### TASK OBJECTIVE
Once you find the line with "ring pip: (702, 452)" in the data that follows, repeat it and every line after it exactly, through the line with "thumb mcp: (724, 492)".
☆ ☆ ☆ ☆
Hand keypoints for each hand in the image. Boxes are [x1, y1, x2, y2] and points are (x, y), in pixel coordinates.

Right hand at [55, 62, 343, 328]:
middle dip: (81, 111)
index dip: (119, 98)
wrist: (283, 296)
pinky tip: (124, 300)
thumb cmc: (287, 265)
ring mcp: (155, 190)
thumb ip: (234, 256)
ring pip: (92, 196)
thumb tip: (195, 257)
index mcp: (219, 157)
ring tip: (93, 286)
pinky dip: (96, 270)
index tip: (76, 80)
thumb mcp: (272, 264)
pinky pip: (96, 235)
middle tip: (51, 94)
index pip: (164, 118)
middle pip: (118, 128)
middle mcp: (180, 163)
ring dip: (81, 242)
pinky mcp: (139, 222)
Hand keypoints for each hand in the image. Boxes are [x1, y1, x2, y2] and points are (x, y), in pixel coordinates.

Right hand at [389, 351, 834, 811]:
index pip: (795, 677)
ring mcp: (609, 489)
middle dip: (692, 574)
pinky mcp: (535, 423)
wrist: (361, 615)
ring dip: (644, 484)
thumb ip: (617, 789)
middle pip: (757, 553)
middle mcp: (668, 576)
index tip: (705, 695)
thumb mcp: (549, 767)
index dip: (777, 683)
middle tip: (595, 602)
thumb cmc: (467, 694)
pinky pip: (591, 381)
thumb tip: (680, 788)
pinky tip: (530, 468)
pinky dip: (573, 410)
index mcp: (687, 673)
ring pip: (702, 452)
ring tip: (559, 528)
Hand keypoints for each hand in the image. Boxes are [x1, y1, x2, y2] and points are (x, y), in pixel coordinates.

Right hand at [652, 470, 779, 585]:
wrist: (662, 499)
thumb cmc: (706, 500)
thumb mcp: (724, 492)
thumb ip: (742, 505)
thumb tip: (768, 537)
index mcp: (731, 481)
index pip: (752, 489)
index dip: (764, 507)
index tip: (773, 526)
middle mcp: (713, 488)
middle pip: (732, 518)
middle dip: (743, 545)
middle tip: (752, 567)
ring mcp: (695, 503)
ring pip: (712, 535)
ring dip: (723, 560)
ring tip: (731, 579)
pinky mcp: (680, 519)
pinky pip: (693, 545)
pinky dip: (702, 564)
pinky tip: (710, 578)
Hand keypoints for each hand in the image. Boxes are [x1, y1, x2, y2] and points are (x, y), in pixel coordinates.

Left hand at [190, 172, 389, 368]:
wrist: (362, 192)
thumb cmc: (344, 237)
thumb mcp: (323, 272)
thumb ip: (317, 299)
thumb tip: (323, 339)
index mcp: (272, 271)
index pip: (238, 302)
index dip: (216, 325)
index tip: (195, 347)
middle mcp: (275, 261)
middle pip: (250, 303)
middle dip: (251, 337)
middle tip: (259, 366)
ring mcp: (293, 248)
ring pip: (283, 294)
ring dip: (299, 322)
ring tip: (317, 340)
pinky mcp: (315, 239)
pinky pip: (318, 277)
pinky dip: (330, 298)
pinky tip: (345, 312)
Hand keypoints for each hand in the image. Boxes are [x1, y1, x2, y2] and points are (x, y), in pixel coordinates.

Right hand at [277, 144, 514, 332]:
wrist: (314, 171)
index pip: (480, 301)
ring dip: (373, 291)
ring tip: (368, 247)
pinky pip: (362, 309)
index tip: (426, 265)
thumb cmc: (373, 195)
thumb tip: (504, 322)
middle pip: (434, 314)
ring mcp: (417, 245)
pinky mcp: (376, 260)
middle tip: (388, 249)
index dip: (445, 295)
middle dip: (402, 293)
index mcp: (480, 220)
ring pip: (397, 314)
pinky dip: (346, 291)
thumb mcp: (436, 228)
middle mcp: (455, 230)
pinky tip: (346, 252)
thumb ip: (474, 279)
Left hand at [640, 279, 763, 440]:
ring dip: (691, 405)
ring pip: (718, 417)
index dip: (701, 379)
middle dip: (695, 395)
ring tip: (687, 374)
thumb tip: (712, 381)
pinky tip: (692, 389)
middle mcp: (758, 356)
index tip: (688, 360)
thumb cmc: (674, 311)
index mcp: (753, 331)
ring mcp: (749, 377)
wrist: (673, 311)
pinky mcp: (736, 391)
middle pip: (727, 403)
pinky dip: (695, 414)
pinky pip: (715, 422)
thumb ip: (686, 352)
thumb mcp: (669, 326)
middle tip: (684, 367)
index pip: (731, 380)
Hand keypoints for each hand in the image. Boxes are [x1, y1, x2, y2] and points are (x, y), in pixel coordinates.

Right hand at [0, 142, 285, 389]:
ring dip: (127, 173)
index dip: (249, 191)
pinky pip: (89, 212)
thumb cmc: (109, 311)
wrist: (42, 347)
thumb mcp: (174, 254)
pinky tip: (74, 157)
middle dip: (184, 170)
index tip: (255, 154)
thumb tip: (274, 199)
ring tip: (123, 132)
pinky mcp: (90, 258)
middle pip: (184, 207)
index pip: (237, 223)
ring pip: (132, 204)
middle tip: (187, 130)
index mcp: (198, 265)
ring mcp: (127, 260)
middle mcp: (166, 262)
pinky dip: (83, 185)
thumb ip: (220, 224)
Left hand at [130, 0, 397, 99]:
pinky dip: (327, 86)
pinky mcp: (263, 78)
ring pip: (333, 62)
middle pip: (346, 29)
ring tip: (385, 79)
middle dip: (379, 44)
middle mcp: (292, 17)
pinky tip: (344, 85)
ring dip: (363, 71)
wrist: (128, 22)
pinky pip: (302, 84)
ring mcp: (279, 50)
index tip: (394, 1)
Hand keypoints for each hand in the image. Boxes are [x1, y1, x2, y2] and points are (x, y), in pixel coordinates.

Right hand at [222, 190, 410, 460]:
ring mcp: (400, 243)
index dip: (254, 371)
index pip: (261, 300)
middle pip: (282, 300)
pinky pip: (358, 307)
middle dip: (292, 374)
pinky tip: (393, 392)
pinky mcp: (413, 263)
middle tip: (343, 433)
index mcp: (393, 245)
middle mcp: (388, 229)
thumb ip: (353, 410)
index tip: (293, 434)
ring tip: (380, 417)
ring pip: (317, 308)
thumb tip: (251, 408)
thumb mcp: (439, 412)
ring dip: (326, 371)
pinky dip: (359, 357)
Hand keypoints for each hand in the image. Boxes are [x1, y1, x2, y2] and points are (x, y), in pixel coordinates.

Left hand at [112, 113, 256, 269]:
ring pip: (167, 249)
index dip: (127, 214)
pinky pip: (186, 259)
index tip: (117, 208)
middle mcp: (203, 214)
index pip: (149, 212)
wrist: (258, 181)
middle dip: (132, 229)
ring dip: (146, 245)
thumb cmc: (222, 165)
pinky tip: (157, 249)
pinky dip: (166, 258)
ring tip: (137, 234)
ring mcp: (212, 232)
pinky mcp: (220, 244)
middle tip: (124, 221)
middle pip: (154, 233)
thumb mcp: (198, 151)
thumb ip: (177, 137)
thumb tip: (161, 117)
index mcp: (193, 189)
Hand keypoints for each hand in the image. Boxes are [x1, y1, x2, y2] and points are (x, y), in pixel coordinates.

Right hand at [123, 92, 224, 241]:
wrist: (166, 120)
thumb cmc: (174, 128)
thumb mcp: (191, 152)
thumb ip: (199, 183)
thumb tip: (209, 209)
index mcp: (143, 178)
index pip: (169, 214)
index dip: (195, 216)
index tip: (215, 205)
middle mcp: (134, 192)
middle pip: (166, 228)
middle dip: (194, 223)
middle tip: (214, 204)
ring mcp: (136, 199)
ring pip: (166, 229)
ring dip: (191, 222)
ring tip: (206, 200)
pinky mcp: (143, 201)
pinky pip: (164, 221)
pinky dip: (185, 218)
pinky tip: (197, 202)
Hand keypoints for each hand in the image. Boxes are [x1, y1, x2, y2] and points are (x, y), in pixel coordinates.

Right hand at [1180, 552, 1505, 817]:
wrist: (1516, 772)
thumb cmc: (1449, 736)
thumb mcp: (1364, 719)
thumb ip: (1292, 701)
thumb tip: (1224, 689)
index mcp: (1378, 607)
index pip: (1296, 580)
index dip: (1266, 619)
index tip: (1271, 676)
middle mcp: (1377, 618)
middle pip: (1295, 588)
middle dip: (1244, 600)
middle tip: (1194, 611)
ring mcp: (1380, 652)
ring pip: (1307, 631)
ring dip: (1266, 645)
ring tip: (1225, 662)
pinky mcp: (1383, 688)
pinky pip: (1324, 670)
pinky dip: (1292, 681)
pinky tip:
☆ ☆ ☆ ☆
### ANSWER TO THE EXERCISE
ring pip: (702, 452)
ring tip: (559, 528)
Hand keypoints for each hand in the image. Boxes are [x1, y1, x2, y2] and points are (x, y), in pixel coordinates.

Right hand at [652, 470, 779, 585]:
wrist: (662, 499)
thumb cmc: (706, 500)
thumb mcp: (724, 492)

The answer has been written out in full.